In 2014, it was a moment in a writing workshop that I had achieved greatness. In 2013, it was talking to Yasar Usta in Istanbul. In 2012, it was using the ocean as a “big toilet” while floating outside Palawan. In 2011, it was my birthday moment. In 2010, it was the success in Journey to the End to the Night.
I want to say that it’s the moment that I realized that I really finished (writing) the Ice Cream Travel Guide. Although it can’t be it, because the layout isn’t finalized. So is that it?
What I think of is all the moments that I felt like I had truly achieved my goals: getting accepted as a speaker for Interaction 16, successfully established a design and research practice at the last project, writing the short story “Rainbow Sprinkles”, building a “ship” at Epic, giving a talk about ice cream and research.
But interestingly, it might really have been the moment about 10 minutes after I took this photo:
I had been casually following the idea of manslamming—the idea that I don’t move aside for anyone. And yet. After visiting the catedral, Chris and I walked to the main street through the catedral’s parking lot. By then, because it was a Saturday, the lot was deserted.
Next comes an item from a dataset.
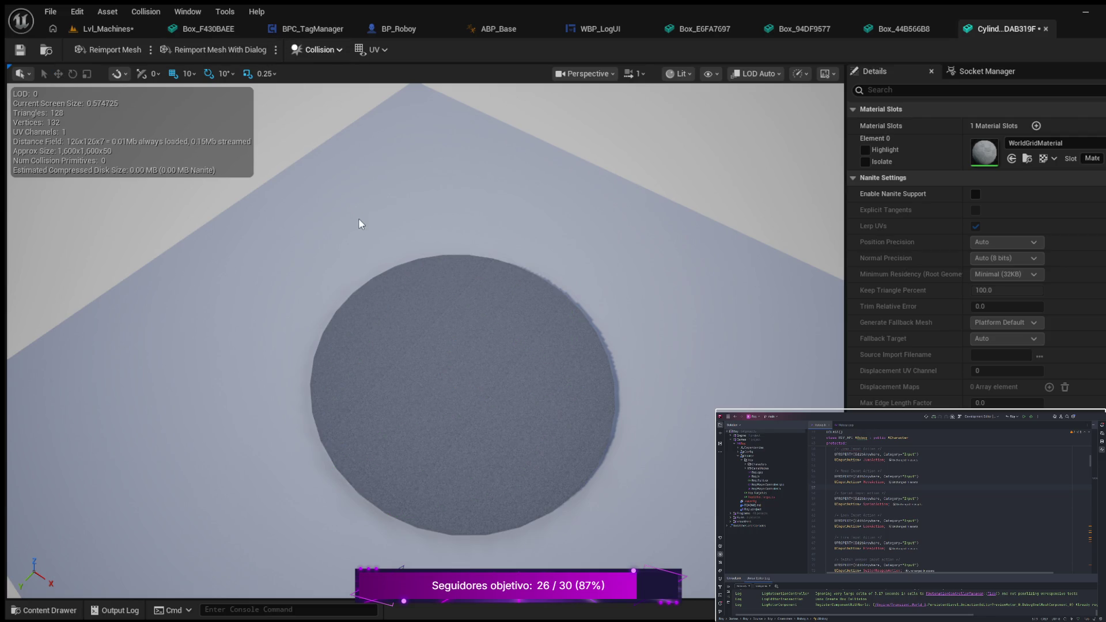
pyautogui.press('ctrl+z')
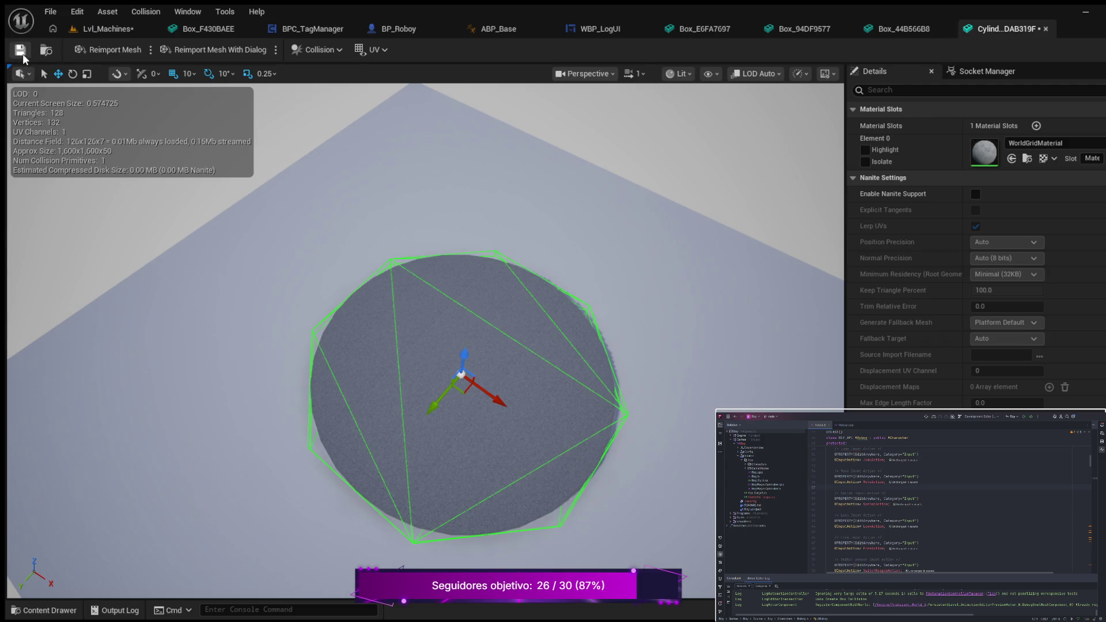
pyautogui.click(99, 27)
We didn’t think much of it, and Chris walked ahead (to this day, he claims that he was ahead to confirm that an exit existed so that I didn’t have to walk more than needed). I noticed a group of young boys walking toward us. Chris walked away from them. I walked behind and with the manslamming philosophy in my head, I kept going in the direction I had set for myself, not changing my path even though it seemed the young boys were directly walking to me.
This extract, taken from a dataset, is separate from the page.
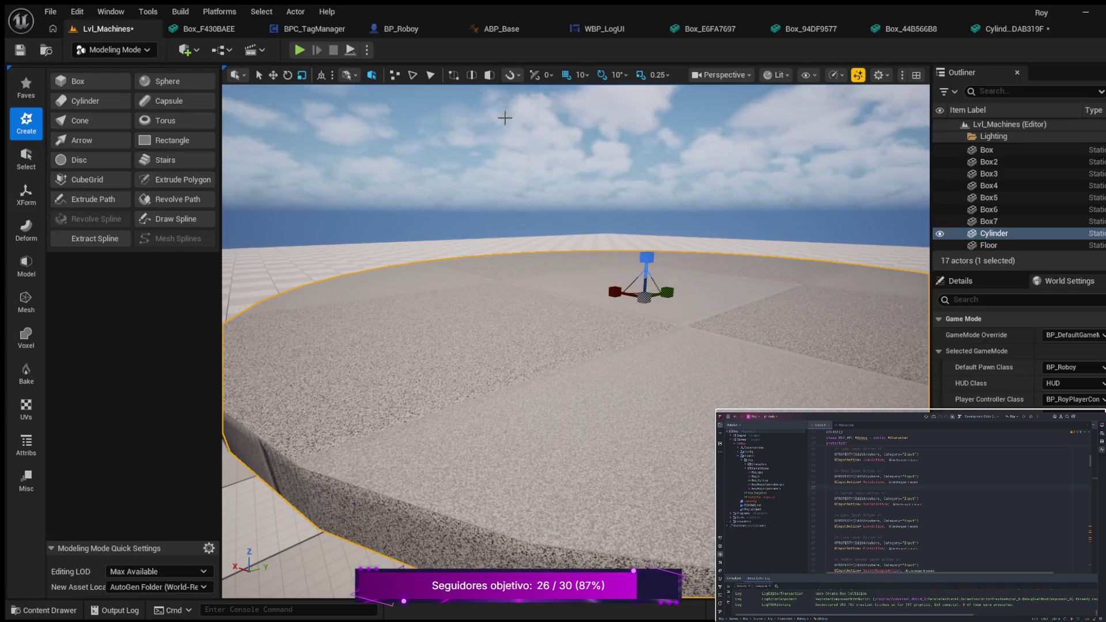
pyautogui.press('alt+p')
This ridiculous thought crossed my mind: Boys need to be taught that women don’t go around them.
As we passed, one young boy leapt up and grabbed my hat. Surprised, I turned and tried to think of all the Portuguese words that I could. But I couldn’t think of any and yelled “hey” as I ran after them. It’s interesting that I would say that I felt alive at that moment, because thousands of thoughts ran through my head—let go of the hat, what to do if I catch up to them, does Chris know, do I beat them up if I catch them. A Catedral employee in a car yelled at the young boys, and the hat dropped to the ground. I ran up and picked it up as the young boys ran away. The employee came up to me and yelled at me in Portuguese, gesturing that I needed to put my bag in front of me. All I could do was agree. And I was angry at myself for heeding the whole manslamming philosophy.
Perhaps the being alive is the idea that in situations like this, where there is a clear right and wrong, I insist on making things right. And I will make it right. And in that effort, I felt alive.